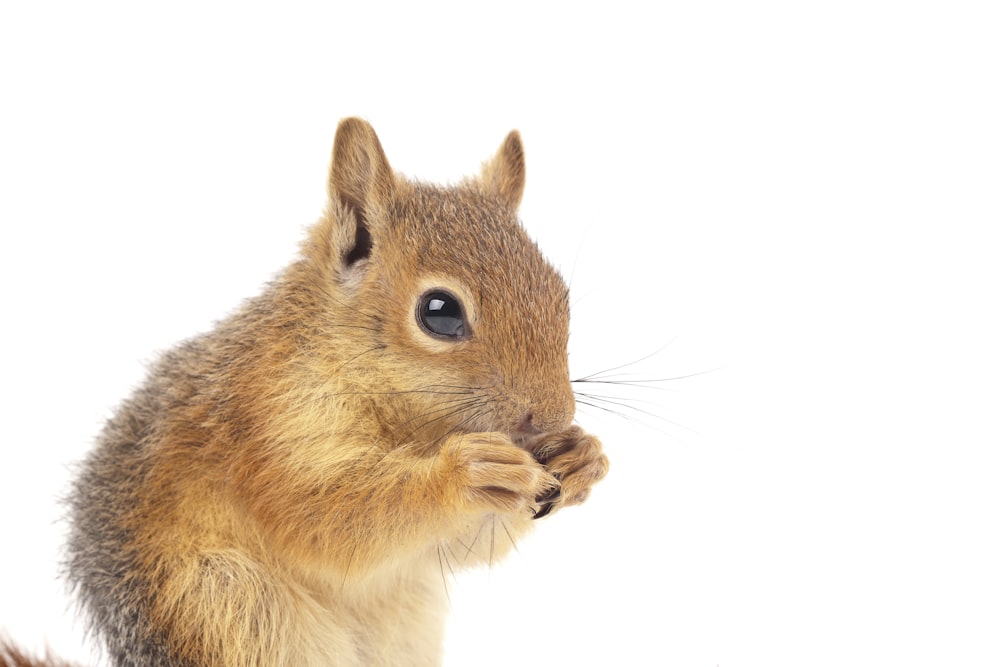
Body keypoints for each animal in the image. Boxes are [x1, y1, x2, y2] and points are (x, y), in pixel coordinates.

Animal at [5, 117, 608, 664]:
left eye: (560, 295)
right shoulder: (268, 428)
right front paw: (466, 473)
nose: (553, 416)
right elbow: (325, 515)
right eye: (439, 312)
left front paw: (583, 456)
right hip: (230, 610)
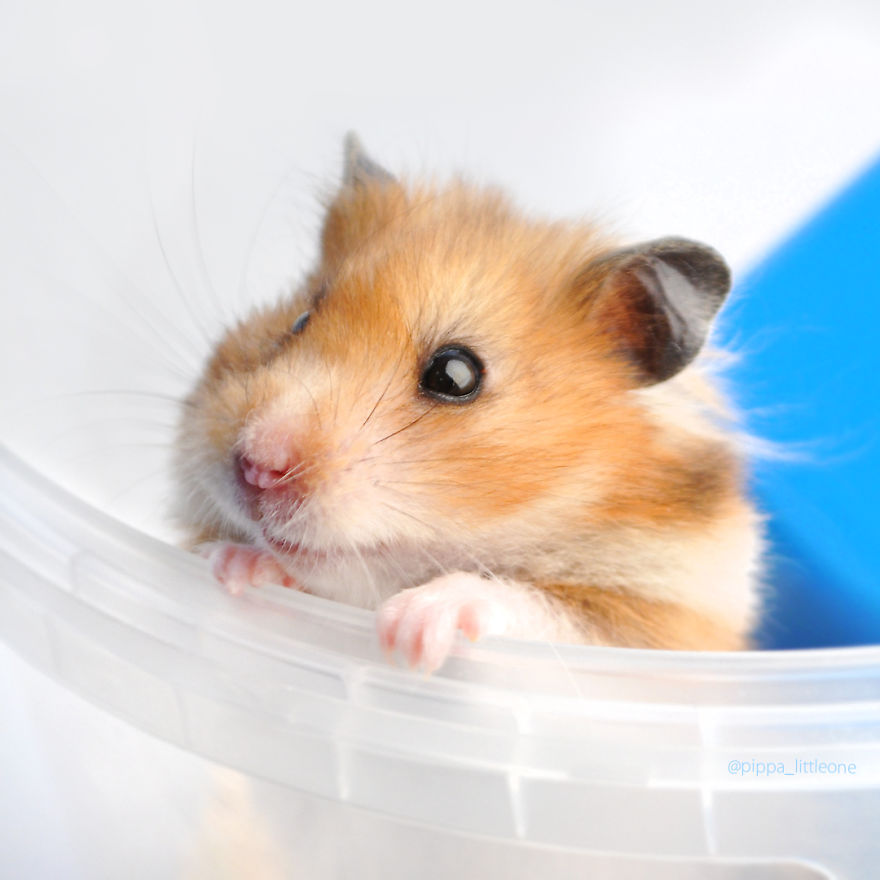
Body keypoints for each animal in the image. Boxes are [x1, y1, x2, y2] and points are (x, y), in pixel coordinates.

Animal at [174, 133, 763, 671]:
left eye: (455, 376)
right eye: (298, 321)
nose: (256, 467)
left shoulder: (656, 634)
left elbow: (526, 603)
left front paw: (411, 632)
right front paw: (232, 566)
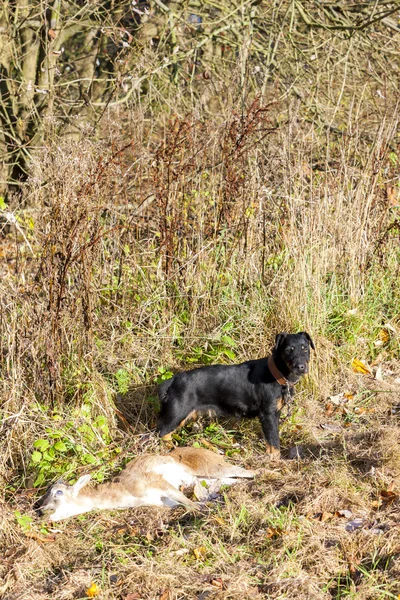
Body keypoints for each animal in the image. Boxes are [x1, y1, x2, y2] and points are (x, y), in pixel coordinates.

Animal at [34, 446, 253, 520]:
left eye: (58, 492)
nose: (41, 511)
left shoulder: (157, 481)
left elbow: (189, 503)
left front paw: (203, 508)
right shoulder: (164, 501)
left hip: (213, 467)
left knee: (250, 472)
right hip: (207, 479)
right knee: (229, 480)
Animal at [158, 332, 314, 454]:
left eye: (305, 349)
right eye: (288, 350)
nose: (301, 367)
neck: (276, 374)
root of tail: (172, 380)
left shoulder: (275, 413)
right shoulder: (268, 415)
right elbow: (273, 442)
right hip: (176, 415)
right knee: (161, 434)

==

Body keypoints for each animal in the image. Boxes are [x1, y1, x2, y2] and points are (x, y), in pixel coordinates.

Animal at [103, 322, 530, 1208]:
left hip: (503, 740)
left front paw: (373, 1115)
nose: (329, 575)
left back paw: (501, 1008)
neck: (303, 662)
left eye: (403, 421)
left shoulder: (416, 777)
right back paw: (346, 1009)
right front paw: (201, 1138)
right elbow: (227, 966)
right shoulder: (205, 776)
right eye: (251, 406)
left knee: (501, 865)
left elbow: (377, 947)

§ Work instructions:
Among the entries above, copy exactly the stretch from the line holding "left shoulder: (656, 634)" through the line holding "left hip: (213, 467)", leaving out any pictures.

§ Your solution:
left shoulder: (656, 634)
left elbow: (526, 603)
left front paw: (411, 632)
right front paw: (232, 566)
Body keypoints for each animal in the image. Boxes are [x1, y1, x2, y2] and points are (x, y), in pixel coordinates.

Animal at [34, 446, 253, 520]:
left eye: (58, 492)
nose: (41, 511)
left shoulder: (157, 481)
left elbow: (189, 503)
left front paw: (203, 508)
right shoulder: (164, 501)
left hip: (213, 467)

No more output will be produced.